[llvm-dev] [LLVMdev] LLVM loop vectorizer - changing vectorized code

Tue Jun 21 02:30:23 PDT 2016

   Hi, Mikhail.
     Please see answers embedded in the text below.


On 6/14/2016 2:42 AM, Mikhail Zolotukhin wrote:
> Hi Alex,
>
>> On Jun 13, 2016, at 12:22 PM, Alex Susu <alex.e.susu at gmail.com> wrote:
>>
>> Hello, Mikhail. I'm planning to do source-to-source transformation for loop
>> vectorization.
> Could you please share your reasoning on why you need to do it source-to-source? While
> I recognize that there might be external reasons to do it, I do think that working on
> IR is much easier.

     I'm currently implementing a back end for BPF (Berkeley Processor Frontend) + Connex 
SIMD processor (using register allocator, codegen, etc). Note that Connex is a research 
processor.
     Part of this work required us to also work with LoopVectorize.cpp, since we need to 
add memory transfers at vector loads and stores, specific branch instructions, etc.
But, in principle we also wish to generate readable C/C++ code, not assembly if possible, 
since we have developed an assembly library written in C++ . The most important reason is 
actually it allows me to generate C++ program for both the CPU (which can be BPF, but also 
ARM, x86, etc) and the Connex SIMD processor.

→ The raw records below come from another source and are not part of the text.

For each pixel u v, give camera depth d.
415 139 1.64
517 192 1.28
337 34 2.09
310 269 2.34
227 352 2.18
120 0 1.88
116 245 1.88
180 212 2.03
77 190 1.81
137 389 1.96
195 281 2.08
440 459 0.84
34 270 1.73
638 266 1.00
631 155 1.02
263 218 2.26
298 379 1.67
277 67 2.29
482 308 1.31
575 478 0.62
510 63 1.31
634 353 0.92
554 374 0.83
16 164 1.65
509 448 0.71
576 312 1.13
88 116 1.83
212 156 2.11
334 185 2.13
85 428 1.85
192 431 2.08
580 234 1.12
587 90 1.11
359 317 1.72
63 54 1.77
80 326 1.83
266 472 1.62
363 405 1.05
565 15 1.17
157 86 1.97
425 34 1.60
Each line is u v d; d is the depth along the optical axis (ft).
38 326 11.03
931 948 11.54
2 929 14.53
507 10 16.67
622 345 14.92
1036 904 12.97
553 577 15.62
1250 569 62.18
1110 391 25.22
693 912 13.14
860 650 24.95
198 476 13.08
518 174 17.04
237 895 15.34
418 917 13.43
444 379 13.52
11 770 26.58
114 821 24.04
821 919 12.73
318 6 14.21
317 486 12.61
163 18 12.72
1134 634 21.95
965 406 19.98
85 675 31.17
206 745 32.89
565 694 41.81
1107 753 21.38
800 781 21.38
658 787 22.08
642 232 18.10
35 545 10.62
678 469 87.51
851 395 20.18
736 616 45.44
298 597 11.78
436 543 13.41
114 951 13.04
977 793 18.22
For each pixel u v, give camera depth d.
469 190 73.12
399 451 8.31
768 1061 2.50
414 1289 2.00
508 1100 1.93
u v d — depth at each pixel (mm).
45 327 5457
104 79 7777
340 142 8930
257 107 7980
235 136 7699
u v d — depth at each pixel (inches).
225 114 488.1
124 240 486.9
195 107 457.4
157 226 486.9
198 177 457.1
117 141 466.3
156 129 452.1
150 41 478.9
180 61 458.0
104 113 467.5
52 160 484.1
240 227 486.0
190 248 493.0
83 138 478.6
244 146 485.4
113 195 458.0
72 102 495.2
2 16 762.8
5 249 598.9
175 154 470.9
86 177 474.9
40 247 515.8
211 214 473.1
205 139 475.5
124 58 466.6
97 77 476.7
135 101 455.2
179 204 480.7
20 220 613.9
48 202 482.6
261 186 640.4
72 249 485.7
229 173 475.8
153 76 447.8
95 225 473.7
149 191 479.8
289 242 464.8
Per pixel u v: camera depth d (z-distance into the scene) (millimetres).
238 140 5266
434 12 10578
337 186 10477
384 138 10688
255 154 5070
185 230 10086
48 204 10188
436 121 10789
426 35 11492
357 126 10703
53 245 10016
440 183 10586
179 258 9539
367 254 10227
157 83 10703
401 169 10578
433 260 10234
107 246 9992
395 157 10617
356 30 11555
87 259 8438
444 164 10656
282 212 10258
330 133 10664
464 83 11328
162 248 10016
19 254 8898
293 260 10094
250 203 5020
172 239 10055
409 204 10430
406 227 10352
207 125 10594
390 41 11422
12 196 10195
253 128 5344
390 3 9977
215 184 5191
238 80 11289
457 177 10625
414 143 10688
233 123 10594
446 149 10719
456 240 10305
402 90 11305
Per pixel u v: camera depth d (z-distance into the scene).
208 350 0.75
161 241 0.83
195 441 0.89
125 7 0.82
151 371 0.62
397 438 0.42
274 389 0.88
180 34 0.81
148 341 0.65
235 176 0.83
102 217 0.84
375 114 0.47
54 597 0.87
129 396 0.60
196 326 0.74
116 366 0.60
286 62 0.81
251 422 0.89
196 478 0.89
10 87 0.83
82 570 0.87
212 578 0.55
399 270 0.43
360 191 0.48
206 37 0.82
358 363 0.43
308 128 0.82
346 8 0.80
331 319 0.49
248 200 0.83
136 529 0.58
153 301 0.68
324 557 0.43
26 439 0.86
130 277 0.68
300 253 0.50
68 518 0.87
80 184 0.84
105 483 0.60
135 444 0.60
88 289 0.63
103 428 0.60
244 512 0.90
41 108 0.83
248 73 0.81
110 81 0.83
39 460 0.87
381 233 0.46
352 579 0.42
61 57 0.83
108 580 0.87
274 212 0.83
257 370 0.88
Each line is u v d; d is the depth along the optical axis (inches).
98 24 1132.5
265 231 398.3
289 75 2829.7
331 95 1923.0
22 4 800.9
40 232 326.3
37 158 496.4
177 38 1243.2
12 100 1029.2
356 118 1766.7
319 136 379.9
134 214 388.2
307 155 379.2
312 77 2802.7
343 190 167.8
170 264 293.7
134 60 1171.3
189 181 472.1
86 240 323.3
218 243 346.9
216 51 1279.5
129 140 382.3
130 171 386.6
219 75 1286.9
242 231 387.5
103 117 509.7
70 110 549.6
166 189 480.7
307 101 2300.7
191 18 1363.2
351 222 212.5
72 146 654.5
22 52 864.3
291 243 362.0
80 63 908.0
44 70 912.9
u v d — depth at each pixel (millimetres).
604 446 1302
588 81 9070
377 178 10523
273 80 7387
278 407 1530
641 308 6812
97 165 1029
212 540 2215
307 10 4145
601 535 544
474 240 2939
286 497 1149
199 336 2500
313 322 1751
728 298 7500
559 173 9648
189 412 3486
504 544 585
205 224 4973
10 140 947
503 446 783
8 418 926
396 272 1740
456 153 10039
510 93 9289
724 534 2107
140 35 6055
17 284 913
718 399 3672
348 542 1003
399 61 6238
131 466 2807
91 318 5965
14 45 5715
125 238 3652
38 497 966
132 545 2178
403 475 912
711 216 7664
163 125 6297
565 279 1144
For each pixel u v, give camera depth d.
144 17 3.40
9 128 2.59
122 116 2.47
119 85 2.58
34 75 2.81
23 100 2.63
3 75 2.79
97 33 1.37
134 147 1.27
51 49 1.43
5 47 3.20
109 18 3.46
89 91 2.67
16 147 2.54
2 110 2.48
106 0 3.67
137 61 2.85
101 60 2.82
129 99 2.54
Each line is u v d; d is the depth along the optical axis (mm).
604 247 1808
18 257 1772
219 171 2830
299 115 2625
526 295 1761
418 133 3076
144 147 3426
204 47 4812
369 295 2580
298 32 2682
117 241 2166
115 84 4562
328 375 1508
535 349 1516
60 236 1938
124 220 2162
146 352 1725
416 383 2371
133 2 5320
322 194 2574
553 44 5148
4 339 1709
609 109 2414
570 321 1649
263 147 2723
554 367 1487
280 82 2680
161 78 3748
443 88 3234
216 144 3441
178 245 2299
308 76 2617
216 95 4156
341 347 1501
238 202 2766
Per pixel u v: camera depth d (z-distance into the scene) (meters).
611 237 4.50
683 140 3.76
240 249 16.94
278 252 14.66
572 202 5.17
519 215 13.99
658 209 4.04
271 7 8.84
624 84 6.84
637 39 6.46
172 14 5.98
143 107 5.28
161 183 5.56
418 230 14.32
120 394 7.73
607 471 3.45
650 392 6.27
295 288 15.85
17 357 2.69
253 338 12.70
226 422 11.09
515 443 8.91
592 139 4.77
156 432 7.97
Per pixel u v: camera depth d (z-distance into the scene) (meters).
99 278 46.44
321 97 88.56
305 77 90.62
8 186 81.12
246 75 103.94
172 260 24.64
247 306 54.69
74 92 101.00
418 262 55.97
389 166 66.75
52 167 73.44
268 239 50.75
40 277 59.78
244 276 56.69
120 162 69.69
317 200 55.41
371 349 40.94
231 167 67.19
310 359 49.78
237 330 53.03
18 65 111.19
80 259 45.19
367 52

>> Basically I want to generate C (C++) code from C (C++) source code: - the code that
>> is not vectorized remains the same - this would be simple to achieve if we can obtain
>> precisely the source location of each statement;
> If you work completely in front-end, without generating IR, then yes, it's probably
> true. But the most complicated part though would be to check if vectorization is
     There is a project performing vectorization in the front-end: 
https://tu-dresden.de/die_tu_dresden/zentrale_einrichtungen/zih/forschung/projekte/scout/publications 
. It does perform loop unroll-and-jam for strip-mining, loop collapsing 
(http://www.t-systems-sfr.com/e/downloads/2010/vortraege/1Krzikalla.pdf) and what they 
call if-collection and register blocking.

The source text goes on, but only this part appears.